┌─ EXCERPT PROVIDED
The Golden State Warriors were stretched, harried and at times even bullied by the Houston Rockets. Through seven games over a span of 15 days, they often looked well shy of their supposed invincibility.

Yet you will be seeing these Warriors on the game's biggest stage once again — confronting LeBron James and the Cleveland Cavaliers for the fourth June in a row — because they summoned the requisite mixture of toughness, shot-making and, well, clutchness Monday night to survive their first true state of emergency in the Kevin Durant era.

Perhaps the Warriors also needed the absence of the injured Chris Paul to complete their comeback, but the visitors uncorked their customary third-quarter haymaker, outscoring Houston 33-15 in their favourite quarter, and ultimately delivered a 101-92 victory over the Rockets in Game 7 of the Western Conference finals at Toyota Center.
└─
* [REQUEST 1]
In the excerpt about the Western Conference finals, what was the final score of Game 7?
* [REQUEST 2]
From the excerpt about the Western Conference finals, repeat the stretch from "The Golden State" through "their supposed invincibility.".
┌─ DATASET EXCERPTS
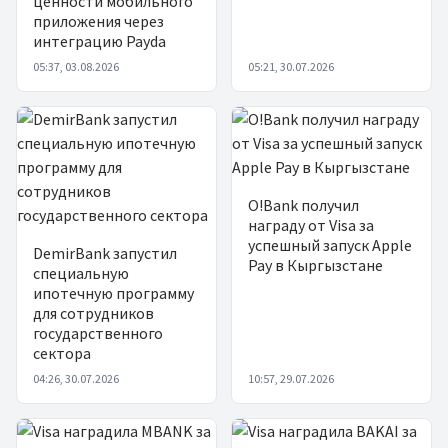
ценности мобильного
приложения через
интеграцию Payda
05:37, 03.08.2026
05:21, 30.07.2026
O!Bank получил
награду от Visa за
успешный запуск Apple
DemirBank запустил
Pay в Кыргызстане
специальную
ипотечную программу
для сотрудников
государственного
сектора
04:26, 30.07.2026
10:57, 29.07.2026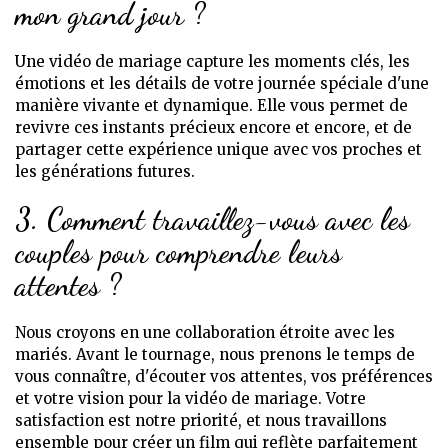
mon grand jour ?
Une vidéo de mariage capture les moments clés, les
émotions et les détails de votre journée spéciale d'une
manière vivante et dynamique. Elle vous permet de
revivre ces instants précieux encore et encore, et de
partager cette expérience unique avec vos proches et
les générations futures.
3. Comment travaillez-vous avec les
couples pour comprendre leurs
attentes ?
Nous croyons en une collaboration étroite avec les
mariés. Avant le tournage, nous prenons le temps de
vous connaître, d'écouter vos attentes, vos préférences
et votre vision pour la vidéo de mariage. Votre
satisfaction est notre priorité, et nous travaillons
ensemble pour créer un film qui reflète parfaitement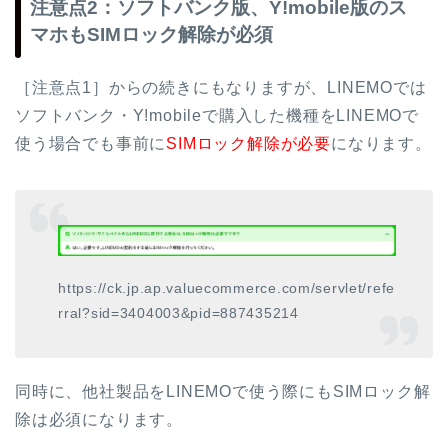
注意点2：ソフトバンク版、Y!mobile版のス
マホもSIMロック解除が必須
［注意点1］からの続きにもなりますが、LINEMOでは
ソフトバンク・Y!mobileで購入した機種をLINEMOで
使う場合でも事前に
SIMロック解除が必要
になります。
https://ck.jp.ap.valuecommerce.com/servlet/refe
rral?sid=3404003&pid=887435214
同時に、他社製品をLINEMOで使う際にもSIMロック解
除は必須になります。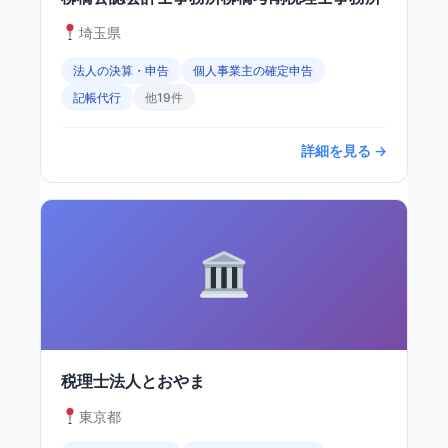
埼玉県
法人の決算・申告
個人事業主の確定申告
記帳代行
他19件
詳細を見る →
税理士法人とおやま
東京都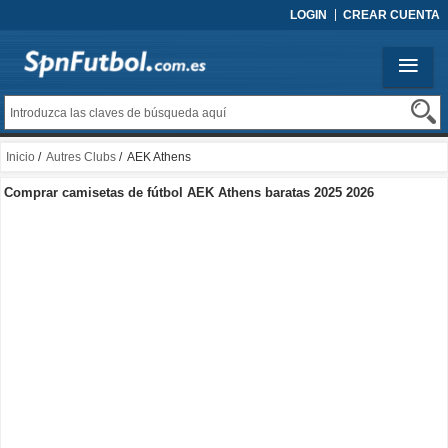
LOGIN
CREAR CUENTA
Inicio
/
Autres Clubs
/ AEK Athens
Comprar camisetas de fútbol AEK Athens baratas 2025 2026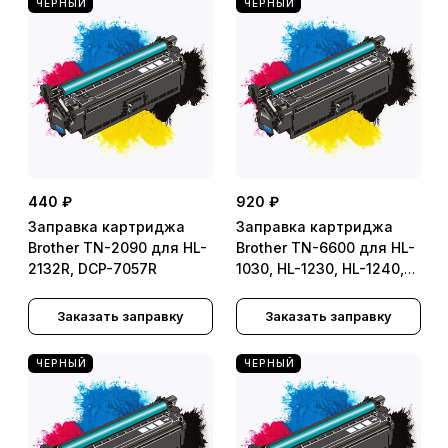
ЧЕРНЫЙ
ЧЕРНЫЙ
440 ₽
920 ₽
Заправка картриджа
Заправка картриджа
Brother TN-2090 для HL-
Brother TN-6600 для HL-
2132R, DCP-7057R
1030, HL-1230, HL-1240,
HL-1250, HL-1270, HL-
1430, HL-1440, HL-1450,
Заказать заправку
Заказать заправку
HL-1470, HL-P2500
ЧЕРНЫЙ
ЧЕРНЫЙ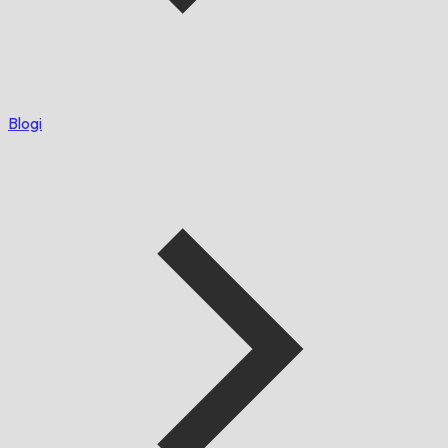
Blogi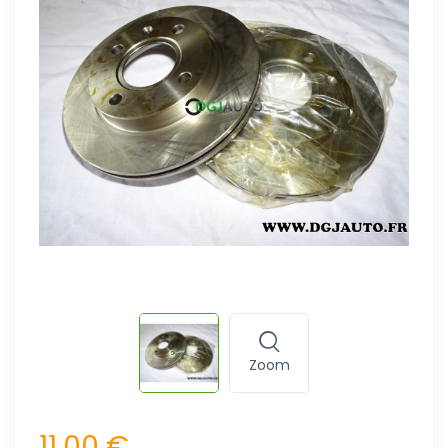
Zoom
11,00 €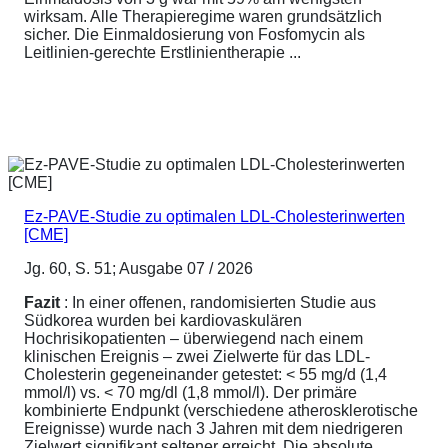
wirksam. Alle Therapieregime waren grundsätzlich
sicher. Die Einmaldosierung von Fosfomycin als
Leitlinien-gerechte Erstlinientherapie ...
Ez-PAVE-Studie zu optimalen LDL-Cholesterinwerten
[CME]
Jg. 60, S. 51; Ausgabe 07 / 2026
Fazit
: In einer offenen, randomisierten Studie aus
Südkorea wurden bei kardiovaskulären
Hochrisikopatienten – überwiegend nach einem
klinischen Ereignis – zwei Zielwerte für das LDL-
Cholesterin gegeneinander getestet: < 55 mg/d (1,4
mmol/l) vs. < 70 mg/dl (1,8 mmol/l). Der primäre
kombinierte Endpunkt (verschiedene atherosklerotische
Ereignisse) wurde nach 3 Jahren mit dem niedrigeren
Zielwert signifikant seltener erreicht. Die absolute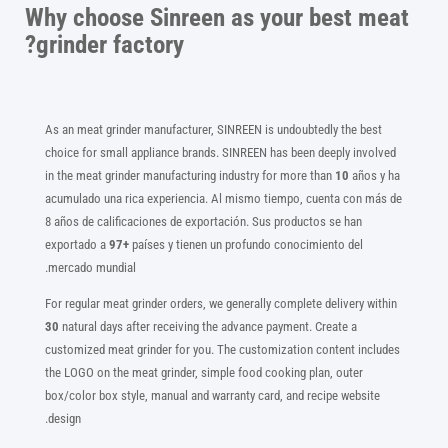
Why choose Sinreen as your best meat
grinder factory?
As an meat grinder manufacturer, SINREEN is undoubtedly the best
choice for small appliance brands. SINREEN has been deeply involved
in the meat grinder manufacturing industry for more than
10
años y ha
acumulado una rica experiencia. Al mismo tiempo, cuenta con más de
8 años de calificaciones de exportación. Sus productos se han
exportado a
97+
países y tienen un profundo conocimiento del
mercado mundial.
For regular meat grinder orders, we generally complete delivery within
30
natural days after receiving the advance payment. Create a
customized meat grinder for you. The customization content includes
the LOGO on the meat grinder, simple food cooking plan, outer
box/color box style, manual and warranty card, and recipe website
design.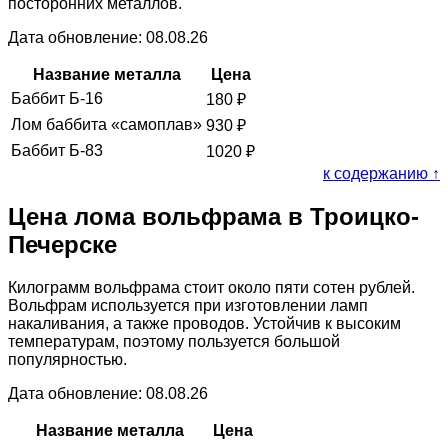
посторонних металлов.
Дата обновление: 08.08.26
Название металла
Цена
Баббит Б-16
180
₽
Лом баббита «самоплав»
930
₽
Баббит Б-83
1020
₽
к содержанию ↑
Цена лома вольфрама в Троицко-
Печерске
Килограмм вольфрама стоит около пяти сотен рублей.
Вольфрам используется при изготовлении ламп
накаливания, а также проводов. Устойчив к высоким
температурам, поэтому пользуется большой
популярностью.
Дата обновление: 08.08.26
Название металла
Цена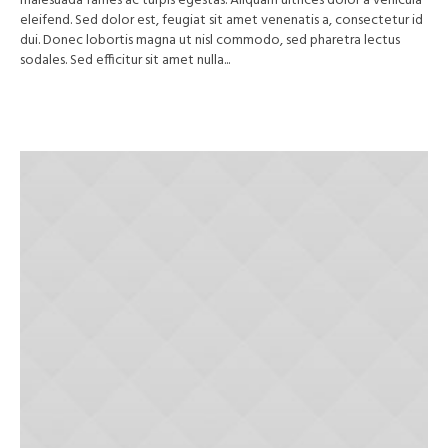
malesuada fames ac turpis egestas. Aliquam ultrices dolor a vehicula
eleifend. Sed dolor est, feugiat sit amet venenatis a, consectetur id
dui. Donec lobortis magna ut nisl commodo, sed pharetra lectus
sodales. Sed efficitur sit amet nulla...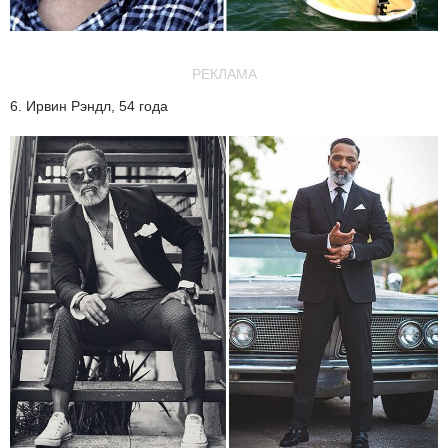
РЕКЛАМА
6. Ирвин Рэндл, 54 года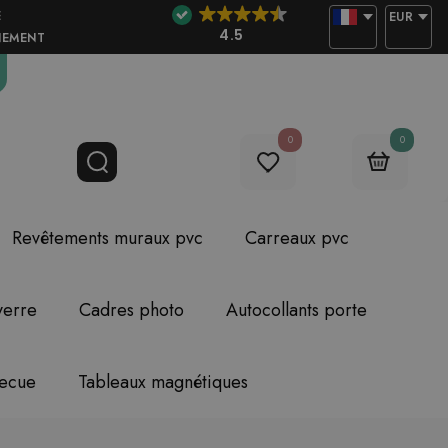
E
EUR
4.5
NEMENT
0
0
Revêtements muraux pvc
Carreaux pvc
verre
Cadres photo
Autocollants porte
becue
Tableaux magnétiques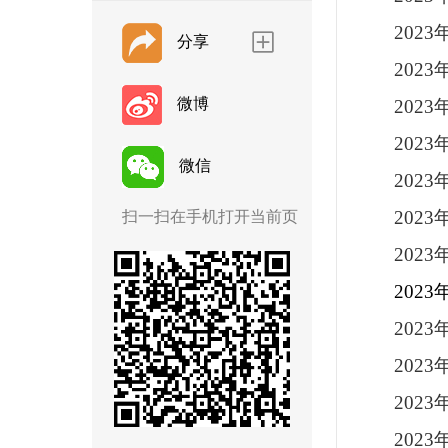
202
分享
202
微博
202
202
微信
202
202
扫一扫在手机打开当前页
202
202
202
202
202
202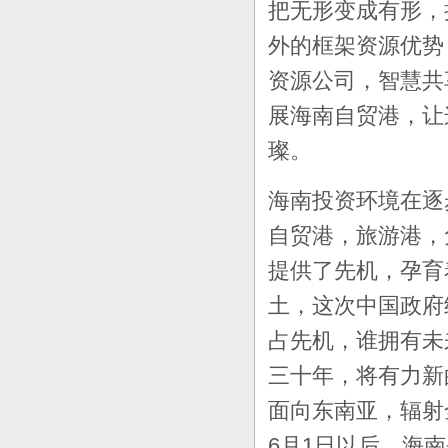
把无形变成有形，
外的框架资源优势
资源公司，智慧共
展海南自贸港，让
璨。
海南投资环境在逐
自贸港，旅游港，
提供了先机，孕育
土，这次中国政府
占先机，谁拥有未
三十年，将有力新
面向东南亚，辐射
6
月
1
日以后，海南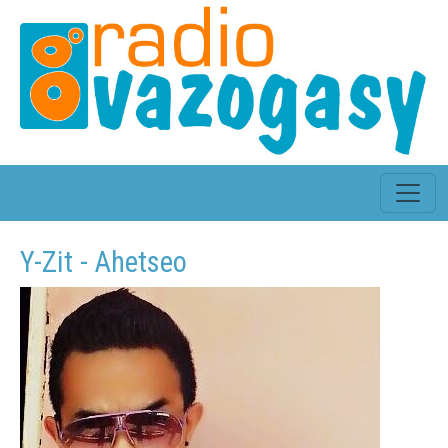
Y-Zit - Ahetseo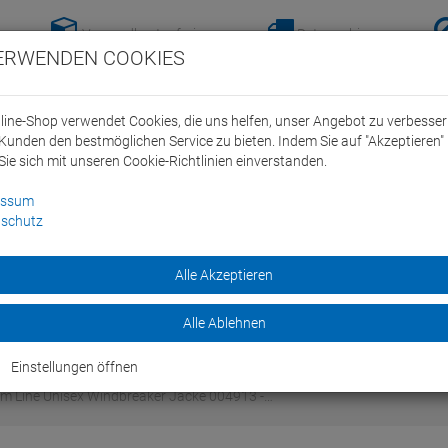
Versandkostenfreie-
Retoure hier
ERWENDEN COOKIES
Lieferung nach
anmelden!
Deutschland ab 100€
line-Shop verwendet Cookies, die uns helfen, unser Angebot zu verbesse
Kunden den bestmöglichen Service zu bieten. Indem Sie auf "Akzeptieren" 
Sie sich mit unseren Cookie-Richtlinien einverstanden.
essum
schutz
ein Swim Team
Bike
Alle Akzeptieren
Marken
Sale
Alle Ablehnen
Einstellungen öffnen
m Line Unisex Windbreaker Jacke 004913 -…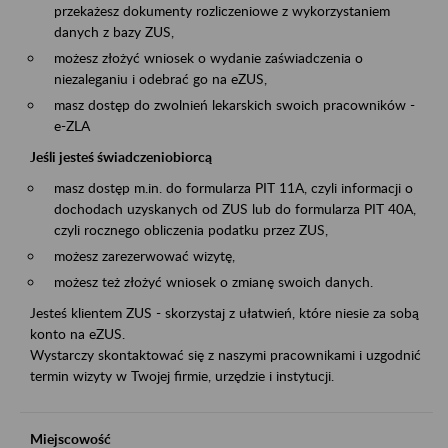
przekażesz dokumenty rozliczeniowe z wykorzystaniem
danych z bazy ZUS,
możesz złożyć wniosek o wydanie zaświadczenia o
niezaleganiu i odebrać go na eZUS,
masz dostęp do zwolnień lekarskich swoich pracowników -
e-ZLA
Jeśli jesteś świadczeniobiorcą
masz dostęp m.in. do formularza PIT 11A, czyli informacji o
dochodach uzyskanych od ZUS lub do formularza PIT 40A,
czyli rocznego obliczenia podatku przez ZUS,
możesz zarezerwować wizytę,
możesz też złożyć wniosek o zmianę swoich danych.
Jesteś klientem ZUS - skorzystaj z ułatwień, które niesie za sobą
konto na eZUS.
Wystarczy skontaktować się z naszymi pracownikami i uzgodnić
termin wizyty w Twojej firmie, urzędzie i instytucji.
Miejscowość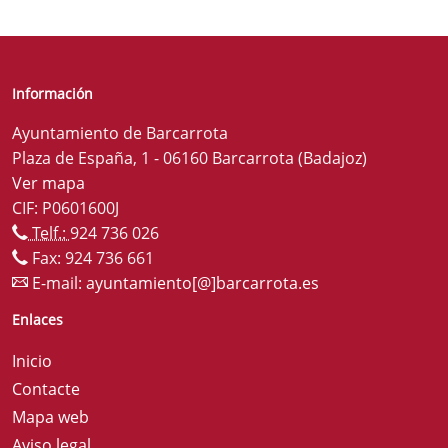
Información
Ayuntamiento de Barcarrota
Plaza de España, 1 - 06160 Barcarrota (Badajoz)
Ver mapa
CIF: P0601600J
Telf.:
924 736 026
Fax: 924 736 661
E-mail:
ayuntamiento[@]barcarrota.es
Enlaces
Inicio
Contacte
Mapa web
Aviso legal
└─
* [WRITTEN REPLY 1]
The Warriors beat the Rockets 101-92.

* [WRITTEN REPLY 2]
The Golden State Warriors were stretched, harried and at times even bullied by the Houston Rockets. Through seven games over a span of 15 days, they often looked well shy of their supposed invincibility.